Photo credit: Raed Mansour
By Daniel Fink, MD, Chair, The Quiet Coalition
Until recently, the U.S. Centers for Disease Control and Prevention (CDC), the leading public health agency in the world, had little to say about the dangers of environmental noise to the public. Information about noise was mainly limited to the area of occupational health, screening neonates for congenital deafness, and the relationship between hearing loss and impaired learning in schoolchildren.
That has changed in a big way. Since May of last year, the CDC has stepped up to educate the public about the growing problem of hearing loss, its serious health and societal consequences, and the importance of quieting our environment.
- May 16, 2016: The CDC posted new web content that looked at a number of issues, including what is hearing loss, sources of environmental noise, and the public health burden from noise and hearing loss.
- October, 2016: The CDC wrote about the causes and prevention of noise-induced hearing loss in its publication Morbidity and Mortality Reports.
- February 7, 2017: The CDC released a Vital Signs publication about hearing loss and noise and issued information for the public about the kinds of noise that cause hearing loss.
- February 27, 2017: The CDC posted new or recently revised information about how loud noise damages hearing and advice to seniors on how to prevent noise-induced hearing loss.
This flurry of activity highlights the CDC’s growing concern about hearing loss, which it identified as the “third most common chronic health condition in the US,” surpassing diabetes and cancer.

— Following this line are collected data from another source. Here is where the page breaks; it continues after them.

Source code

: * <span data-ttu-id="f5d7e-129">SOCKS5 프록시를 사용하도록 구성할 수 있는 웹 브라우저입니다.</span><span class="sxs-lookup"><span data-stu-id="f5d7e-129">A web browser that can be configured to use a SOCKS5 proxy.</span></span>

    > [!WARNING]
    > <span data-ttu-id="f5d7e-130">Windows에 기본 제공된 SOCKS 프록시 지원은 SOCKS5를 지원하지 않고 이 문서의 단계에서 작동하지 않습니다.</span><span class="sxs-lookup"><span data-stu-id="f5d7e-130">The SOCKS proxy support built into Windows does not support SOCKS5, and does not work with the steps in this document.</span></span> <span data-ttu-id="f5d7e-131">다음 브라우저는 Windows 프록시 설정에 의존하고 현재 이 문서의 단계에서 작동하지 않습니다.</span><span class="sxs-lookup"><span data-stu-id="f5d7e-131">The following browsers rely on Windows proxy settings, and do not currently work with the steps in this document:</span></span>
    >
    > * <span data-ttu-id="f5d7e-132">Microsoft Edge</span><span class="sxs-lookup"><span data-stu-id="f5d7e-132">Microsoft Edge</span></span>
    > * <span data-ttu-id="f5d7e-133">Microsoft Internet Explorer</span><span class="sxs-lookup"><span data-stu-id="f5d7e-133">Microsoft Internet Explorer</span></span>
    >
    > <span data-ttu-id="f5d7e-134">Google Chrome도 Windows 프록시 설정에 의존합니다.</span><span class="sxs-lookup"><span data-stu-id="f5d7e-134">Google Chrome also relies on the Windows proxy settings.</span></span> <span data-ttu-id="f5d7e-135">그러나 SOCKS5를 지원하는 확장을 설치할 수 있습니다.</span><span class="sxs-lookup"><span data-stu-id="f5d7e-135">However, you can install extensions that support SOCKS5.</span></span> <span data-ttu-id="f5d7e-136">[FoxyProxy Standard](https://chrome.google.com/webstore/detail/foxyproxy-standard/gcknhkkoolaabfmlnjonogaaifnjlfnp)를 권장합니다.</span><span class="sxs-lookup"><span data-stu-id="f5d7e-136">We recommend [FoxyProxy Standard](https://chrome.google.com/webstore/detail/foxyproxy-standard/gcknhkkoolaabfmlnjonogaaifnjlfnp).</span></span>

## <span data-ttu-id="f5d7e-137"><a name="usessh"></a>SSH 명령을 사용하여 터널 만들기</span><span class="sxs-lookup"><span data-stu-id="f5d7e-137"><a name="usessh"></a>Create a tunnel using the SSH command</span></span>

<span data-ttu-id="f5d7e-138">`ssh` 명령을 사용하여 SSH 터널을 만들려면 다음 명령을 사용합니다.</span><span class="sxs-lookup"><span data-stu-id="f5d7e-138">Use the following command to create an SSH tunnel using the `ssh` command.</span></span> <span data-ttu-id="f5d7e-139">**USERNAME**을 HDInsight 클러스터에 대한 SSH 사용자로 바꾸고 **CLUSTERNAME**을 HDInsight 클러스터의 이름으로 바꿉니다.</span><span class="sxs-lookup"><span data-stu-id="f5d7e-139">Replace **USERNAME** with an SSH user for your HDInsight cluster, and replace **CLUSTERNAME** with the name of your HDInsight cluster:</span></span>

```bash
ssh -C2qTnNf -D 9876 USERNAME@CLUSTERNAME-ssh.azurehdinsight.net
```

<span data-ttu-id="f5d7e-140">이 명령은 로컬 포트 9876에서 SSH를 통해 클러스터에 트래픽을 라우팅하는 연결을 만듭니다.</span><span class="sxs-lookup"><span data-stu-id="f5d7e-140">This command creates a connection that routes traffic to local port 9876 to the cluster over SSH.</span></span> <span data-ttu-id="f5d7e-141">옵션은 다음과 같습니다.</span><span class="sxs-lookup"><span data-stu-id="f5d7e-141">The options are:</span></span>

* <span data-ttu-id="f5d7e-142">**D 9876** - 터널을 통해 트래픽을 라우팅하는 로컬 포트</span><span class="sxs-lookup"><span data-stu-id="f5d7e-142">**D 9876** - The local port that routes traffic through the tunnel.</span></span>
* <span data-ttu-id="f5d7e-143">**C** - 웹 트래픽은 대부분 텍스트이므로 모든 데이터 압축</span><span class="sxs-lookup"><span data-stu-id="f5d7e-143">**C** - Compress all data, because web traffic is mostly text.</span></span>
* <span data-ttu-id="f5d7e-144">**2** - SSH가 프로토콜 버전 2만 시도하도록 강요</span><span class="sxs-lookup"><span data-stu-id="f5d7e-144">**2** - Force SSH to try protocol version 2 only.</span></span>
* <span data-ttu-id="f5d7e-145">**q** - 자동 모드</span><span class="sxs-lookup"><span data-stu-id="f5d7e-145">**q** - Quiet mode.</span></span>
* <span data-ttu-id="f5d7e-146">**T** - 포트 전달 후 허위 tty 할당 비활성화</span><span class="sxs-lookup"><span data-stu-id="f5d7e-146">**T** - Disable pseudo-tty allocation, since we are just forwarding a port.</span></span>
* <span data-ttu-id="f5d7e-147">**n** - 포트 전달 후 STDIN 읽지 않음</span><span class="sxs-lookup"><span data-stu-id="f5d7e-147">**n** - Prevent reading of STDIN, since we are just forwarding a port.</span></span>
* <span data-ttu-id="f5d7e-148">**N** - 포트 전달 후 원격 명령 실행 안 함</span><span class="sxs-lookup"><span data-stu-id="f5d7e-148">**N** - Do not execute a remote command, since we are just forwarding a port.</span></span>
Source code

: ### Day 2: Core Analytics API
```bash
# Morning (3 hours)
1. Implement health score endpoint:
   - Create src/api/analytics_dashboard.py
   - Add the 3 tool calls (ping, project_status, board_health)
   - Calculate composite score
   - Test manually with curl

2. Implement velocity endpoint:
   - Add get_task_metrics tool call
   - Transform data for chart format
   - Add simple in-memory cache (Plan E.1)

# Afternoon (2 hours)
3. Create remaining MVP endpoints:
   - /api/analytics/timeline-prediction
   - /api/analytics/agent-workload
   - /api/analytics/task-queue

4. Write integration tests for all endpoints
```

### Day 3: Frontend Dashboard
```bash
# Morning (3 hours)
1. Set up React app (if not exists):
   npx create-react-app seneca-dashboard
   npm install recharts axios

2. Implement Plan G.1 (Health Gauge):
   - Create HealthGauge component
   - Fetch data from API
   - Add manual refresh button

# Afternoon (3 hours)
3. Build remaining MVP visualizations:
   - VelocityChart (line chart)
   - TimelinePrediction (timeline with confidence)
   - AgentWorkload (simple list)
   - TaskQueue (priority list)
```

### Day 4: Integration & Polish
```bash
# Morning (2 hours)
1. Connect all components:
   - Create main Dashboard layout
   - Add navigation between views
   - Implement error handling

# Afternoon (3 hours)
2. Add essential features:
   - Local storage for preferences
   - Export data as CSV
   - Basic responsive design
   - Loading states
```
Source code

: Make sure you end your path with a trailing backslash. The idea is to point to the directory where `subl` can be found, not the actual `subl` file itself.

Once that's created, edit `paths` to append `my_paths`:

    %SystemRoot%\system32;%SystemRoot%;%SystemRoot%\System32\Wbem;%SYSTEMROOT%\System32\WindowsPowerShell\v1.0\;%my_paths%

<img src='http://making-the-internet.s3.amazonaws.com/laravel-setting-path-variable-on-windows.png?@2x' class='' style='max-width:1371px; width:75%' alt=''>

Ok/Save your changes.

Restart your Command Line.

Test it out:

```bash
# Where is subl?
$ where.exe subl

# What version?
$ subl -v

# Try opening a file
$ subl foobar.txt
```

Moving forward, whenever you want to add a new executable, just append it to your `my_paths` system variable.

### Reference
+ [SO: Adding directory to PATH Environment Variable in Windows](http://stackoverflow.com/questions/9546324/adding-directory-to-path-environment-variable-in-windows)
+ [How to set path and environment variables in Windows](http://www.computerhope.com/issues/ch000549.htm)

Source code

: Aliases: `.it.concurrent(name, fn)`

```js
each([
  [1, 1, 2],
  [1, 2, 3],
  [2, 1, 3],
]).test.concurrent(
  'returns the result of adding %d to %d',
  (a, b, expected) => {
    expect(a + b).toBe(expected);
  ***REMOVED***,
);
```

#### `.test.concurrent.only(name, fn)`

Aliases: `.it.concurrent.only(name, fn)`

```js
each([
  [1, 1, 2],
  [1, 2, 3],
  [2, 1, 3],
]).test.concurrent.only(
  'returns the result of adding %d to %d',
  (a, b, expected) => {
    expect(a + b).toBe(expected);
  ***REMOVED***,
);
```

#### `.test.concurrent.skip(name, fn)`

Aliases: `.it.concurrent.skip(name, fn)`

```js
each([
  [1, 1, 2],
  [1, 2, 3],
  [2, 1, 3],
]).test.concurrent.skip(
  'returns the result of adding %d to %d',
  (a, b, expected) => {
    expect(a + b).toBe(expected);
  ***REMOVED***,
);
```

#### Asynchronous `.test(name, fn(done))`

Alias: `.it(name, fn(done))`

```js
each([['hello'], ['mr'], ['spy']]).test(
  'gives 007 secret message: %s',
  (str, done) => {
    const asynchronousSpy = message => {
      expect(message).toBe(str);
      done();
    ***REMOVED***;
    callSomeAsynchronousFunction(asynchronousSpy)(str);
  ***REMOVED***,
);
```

On March 2nd, FOX News published this piece by Acting Director of the CDC, Anne Schuchat, MD, about her own personal experience with hearing loss: “Hearing loss research hits home (a true story about my dad).” Dr. Schuchat writes about how her father’s extensive exposure to loud noise while he was in the U.S. Navy during World War II resulted in him having significant hearing loss in his 60s, forcing him to “cut back his legal practice when he could no longer hear the judges presiding over the courtroom.”
Dr. Schuchat writes that “an estimated 40 million adults – or 1 in 4 – have hearing loss as a result of too much noise,” adding that “almost one-third of those who work in noisy environments had hearing damage in one or both ears.” Noting that more than half of all Americans with noise-induced hearing loss do not have noisy jobs, and after highlighting the litany of health problems caused by hearing loss, such as stress, anxiety, depression, and high blood pressure, Dr. Schuchat concludes her piece by noting that hearing disorders have been overlooked and underfunded—a situation that needs to change no matter who is in the White House. And then she gives some useful advice to the public on how they can protect their hearing at home and in the community.
Everyone concerned about noise and its impact on hearing loss and other health problems, including the founders of The Quiet Coalition, thank the CDC for doing what they have done to help protect the nation’s auditory health–at a time when the nation’s public health priorities need to be protected from partisan wrangling and when hearing health needs to be given the attention it deserves.